‘Great American Deli Schlep’ stops at Chompie’s, highlights hunger (AZ Jewish News)
This article originally appeared in Arizona Jewish News on July 27, 2021
Steve Goode doesn’t usually visit Arizona in the summer.
The retired real estate developer from Chicago spends the first three months of every year in Scottsdale to escape the cold. But this year’s Great American Deli Schlep, Goode’s cross-country motorcycle ride to raise awareness about food insecurity, scheduled a July stop at Chompie’s Restaurant, Deli, and Bakery in Scottsdale.
This schlep is Goode’s fourth motorcycle trip across the continental United States. Previously, he’s traveled to the nation’s four corners and into its national parks. For this ride, he mapped a route to correspond with The Nosher’s 2018 list of the best Jewish delis. But Judi, his wife, tweaked his plan and suggested he also do something to serve the greater good.

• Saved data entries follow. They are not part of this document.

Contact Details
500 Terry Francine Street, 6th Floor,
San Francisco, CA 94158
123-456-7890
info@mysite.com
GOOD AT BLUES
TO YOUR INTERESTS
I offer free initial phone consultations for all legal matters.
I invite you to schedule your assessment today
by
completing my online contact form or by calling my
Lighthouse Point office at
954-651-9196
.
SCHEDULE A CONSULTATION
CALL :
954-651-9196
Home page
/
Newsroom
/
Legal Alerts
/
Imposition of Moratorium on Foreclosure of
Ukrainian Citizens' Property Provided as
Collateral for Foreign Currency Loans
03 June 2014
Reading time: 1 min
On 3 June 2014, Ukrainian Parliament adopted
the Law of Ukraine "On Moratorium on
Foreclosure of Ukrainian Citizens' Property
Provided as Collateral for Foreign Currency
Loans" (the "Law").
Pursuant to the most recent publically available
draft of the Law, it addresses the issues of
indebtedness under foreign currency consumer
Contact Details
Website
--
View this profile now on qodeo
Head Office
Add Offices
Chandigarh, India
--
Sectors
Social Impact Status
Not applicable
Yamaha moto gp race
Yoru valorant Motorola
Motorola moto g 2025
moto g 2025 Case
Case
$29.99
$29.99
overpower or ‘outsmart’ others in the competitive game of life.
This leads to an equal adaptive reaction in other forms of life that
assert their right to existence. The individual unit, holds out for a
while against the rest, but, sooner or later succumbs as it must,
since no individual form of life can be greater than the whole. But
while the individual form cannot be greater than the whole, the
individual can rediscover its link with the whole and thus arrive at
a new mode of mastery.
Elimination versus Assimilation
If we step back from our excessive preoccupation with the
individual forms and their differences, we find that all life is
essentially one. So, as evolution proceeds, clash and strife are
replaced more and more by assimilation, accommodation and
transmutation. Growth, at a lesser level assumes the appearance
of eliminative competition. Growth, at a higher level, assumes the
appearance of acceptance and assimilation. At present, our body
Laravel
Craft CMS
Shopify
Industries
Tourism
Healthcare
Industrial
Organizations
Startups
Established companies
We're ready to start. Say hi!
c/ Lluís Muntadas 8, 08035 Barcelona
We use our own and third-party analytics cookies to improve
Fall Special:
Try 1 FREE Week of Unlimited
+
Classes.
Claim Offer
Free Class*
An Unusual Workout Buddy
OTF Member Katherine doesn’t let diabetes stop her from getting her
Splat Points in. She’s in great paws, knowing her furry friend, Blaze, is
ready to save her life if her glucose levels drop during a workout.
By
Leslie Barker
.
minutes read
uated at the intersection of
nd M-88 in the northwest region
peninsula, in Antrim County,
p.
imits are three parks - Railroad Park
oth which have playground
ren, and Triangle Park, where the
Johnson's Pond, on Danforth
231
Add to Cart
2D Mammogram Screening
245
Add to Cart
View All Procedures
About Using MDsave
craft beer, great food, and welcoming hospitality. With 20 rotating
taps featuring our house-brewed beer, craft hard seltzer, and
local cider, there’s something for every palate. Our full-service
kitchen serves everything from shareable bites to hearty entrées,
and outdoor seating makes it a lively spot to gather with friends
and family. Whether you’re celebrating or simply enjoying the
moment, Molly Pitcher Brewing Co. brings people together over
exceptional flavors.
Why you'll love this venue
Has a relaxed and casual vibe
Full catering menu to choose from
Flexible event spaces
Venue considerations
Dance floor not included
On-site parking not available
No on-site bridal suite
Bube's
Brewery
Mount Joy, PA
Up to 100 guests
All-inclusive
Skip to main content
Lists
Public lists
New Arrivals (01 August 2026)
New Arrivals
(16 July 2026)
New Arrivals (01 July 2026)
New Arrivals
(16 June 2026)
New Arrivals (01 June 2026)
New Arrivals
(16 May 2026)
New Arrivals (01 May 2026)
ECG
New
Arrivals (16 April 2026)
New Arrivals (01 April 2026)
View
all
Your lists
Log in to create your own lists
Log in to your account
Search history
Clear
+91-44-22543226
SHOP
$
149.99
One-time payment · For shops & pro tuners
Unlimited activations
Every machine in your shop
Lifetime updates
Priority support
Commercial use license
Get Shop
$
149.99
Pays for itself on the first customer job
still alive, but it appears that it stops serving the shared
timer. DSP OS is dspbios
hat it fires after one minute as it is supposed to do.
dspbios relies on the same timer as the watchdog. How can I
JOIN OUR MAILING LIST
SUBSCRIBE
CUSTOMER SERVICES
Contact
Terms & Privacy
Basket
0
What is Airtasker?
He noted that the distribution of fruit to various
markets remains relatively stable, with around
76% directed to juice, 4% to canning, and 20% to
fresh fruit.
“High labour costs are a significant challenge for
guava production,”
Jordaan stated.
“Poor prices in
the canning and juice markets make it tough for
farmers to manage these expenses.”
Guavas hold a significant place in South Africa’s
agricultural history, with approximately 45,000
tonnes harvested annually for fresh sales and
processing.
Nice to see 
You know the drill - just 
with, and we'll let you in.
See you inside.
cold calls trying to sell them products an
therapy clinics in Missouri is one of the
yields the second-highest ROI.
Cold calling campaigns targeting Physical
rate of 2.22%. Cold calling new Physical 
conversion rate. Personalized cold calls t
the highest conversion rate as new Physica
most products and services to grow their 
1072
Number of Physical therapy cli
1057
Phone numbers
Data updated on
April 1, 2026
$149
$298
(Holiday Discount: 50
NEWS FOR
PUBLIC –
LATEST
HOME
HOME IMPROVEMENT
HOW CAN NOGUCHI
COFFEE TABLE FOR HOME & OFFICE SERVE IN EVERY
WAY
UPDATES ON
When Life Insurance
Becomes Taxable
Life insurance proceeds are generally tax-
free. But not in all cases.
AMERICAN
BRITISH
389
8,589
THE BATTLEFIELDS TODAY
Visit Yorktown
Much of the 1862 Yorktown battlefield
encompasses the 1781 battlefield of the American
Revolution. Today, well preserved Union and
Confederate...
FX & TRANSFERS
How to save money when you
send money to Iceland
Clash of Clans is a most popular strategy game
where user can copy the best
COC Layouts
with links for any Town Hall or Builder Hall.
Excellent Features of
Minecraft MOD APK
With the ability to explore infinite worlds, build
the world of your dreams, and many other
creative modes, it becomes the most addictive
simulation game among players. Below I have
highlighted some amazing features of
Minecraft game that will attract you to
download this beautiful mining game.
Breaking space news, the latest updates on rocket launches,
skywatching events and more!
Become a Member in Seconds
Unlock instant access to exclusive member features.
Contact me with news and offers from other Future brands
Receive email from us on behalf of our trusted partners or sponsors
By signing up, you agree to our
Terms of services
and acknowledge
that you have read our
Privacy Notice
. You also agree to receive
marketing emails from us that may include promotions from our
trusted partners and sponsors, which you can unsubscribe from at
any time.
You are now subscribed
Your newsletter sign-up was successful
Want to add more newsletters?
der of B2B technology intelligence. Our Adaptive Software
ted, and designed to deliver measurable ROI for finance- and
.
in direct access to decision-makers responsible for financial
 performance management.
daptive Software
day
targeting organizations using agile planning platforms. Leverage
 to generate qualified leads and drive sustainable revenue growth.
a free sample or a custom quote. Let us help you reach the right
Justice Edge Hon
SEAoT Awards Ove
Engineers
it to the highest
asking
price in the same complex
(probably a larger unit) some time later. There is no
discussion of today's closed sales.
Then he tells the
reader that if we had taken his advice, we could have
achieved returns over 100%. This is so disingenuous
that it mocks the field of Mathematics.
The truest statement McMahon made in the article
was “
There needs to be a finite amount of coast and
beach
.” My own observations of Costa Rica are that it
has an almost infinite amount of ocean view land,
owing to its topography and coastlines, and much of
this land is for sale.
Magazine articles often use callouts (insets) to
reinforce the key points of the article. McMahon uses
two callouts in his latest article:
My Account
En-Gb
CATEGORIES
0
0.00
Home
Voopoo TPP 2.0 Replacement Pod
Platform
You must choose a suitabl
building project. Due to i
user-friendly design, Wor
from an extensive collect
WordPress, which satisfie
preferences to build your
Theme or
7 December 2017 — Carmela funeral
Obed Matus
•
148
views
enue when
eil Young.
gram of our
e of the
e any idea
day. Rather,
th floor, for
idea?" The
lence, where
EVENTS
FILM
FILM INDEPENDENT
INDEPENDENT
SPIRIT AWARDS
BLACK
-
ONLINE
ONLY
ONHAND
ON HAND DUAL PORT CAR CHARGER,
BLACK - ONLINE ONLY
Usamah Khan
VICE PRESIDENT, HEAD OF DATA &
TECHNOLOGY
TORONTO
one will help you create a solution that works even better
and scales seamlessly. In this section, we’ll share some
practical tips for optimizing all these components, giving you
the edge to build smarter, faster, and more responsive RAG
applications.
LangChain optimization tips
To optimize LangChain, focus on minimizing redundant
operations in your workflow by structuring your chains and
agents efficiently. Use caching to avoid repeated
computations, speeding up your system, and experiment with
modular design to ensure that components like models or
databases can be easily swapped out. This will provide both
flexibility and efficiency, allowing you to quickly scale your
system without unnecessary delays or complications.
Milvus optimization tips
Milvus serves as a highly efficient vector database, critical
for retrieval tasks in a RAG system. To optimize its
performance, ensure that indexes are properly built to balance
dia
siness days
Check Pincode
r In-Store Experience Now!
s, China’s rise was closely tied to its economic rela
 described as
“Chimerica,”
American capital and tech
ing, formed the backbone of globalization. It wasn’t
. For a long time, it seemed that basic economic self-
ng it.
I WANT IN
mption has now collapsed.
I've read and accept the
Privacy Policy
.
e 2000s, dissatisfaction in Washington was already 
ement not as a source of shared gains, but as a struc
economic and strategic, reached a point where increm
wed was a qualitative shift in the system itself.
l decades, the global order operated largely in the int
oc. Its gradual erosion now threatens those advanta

Goode partnered with MAZON: A Jewish Response to Hunger, which was founded with the goal of ending hunger for people of all faiths and backgrounds. The organization was eager to team up with him to bring visibility to their signature issue.
At each stop, 42 delis in all, Goode talks about the 1 in 4 people in the United States who don’t have enough to eat. In Arizona, the number is 1 in 10.
“This project hits that sweet spot with the Jewish community: food and justice, two central tenets to the Jewish community,” said Naama Haviv, MAZON’s vice president of community engagement. “Now, we’re all ‘Schlep’ all the time.”
Goode’s stop at Chompie’s on Friday, July 23, turned out to be wetter than he expected.
He had been warned about the possibility of Arizona monsoons before he started his trip, but he more or less dismissed the idea.
“It’s basically a sunny place,” he said.
Originally, his arrival was set for 11:30 a.m. Thinking it might be 115 degrees by that time, he decided in June to change his scheduled stop to 8:30 a.m. “I didn’t really factor in the monsoons and drop in temperatures,” he admitted.
Still, that morning’s torrential rain, lightning and thunder didn’t keep Goode from his purpose of talking about the reality of hunger in the United States. And a small crowd was there to greet him and listen.
Temple Solel Rabbi John A. Linder, who has become a friend of Goode’s, came out to cheer the project.
“Steve Goode is a mensch amongst mensches,” Linder said, via email. Linder’s inspired by his friend’s long journey and the mitzvah he’s doing by directing tzedakah to MAZON.
Haviv said, “every dime raised is a joy and surprise and wonderful,” but the trip’s real success is the conversation and awareness around the issue of hunger. “People can do some thinking alongside their pastrami.”
Goode insisted that he doesn’t rate the delis, but still some people have argued a little with him that he chose incorrectly in one city or another. He can only respond that he’s just following Nosher’s map.
“It’s a very Jewish thing to go and meet Steve for lunch and argue with him how he picked the wrong deli.” Haviv laughed.
In addition to the mitzvah motive of the journey, it’s also an opportunity for Goode to meet up with other Jewish motorcycle riders. At every deli, members of the Jewish Motorcyclists Alliance, a national network of Jewish motorcycle clubs with names like Star of Davidsons and Hell’s Bagels, have come out to meet with Goode and share stories of the road.
And Chompie’s was no exception. At least five members of Phoenix’s Lost Tribe motorcycle club showed up. David Magat, a Glendale member of the club who’s become a friend, waited out the storm with Goode after the crowd thinned out.
Goode’s only been forced to pull his 2018 Honda Goldwing Tour bike over twice since he started on June 1. While the monsoon surprised him, it’s not the worst weather he’s faced. On an earlier leg of the trip, about 100 miles east of Houston on Interstate 10, he was met with sheets of rain.
“Everybody was slowing down, and I decided to get off the highway because I realized this was not a normal storm — this was a gulf storm,” he recalled.
He turned off the highway onto a frontage road going 20 miles per hour. He needed to find a hotel room, but his visibility was nil. “I ended up hitting about 12 inches of water,” he said. “The spray on the front went above my head and the balance of the spray rose up to my waist on the bike — just the whole cascading water came up and honestly, I don’t know how I didn’t go down.”
The motorcycle hydroplaned and the spraying water shocked him, but he was able to slow enough to find a nearby hotel. By the time he checked in, his bike and the one car in the parking lot were mired in a foot of water.
Even when riding through terrible weather, he’s never afraid. Traveling by motorcycle, he said, “gives me a certain sense of joy, freedom, meditation.”
This ride, ending Aug. 14, is more constrained and complicated than others he’s done because he has to keep to a schedule of meetings with people and press. But it’s also more meaningful, he said. Even if he’s only “making a little dent” with funds his ride has raised, he’s happy to do his part to highlight the issue of hunger.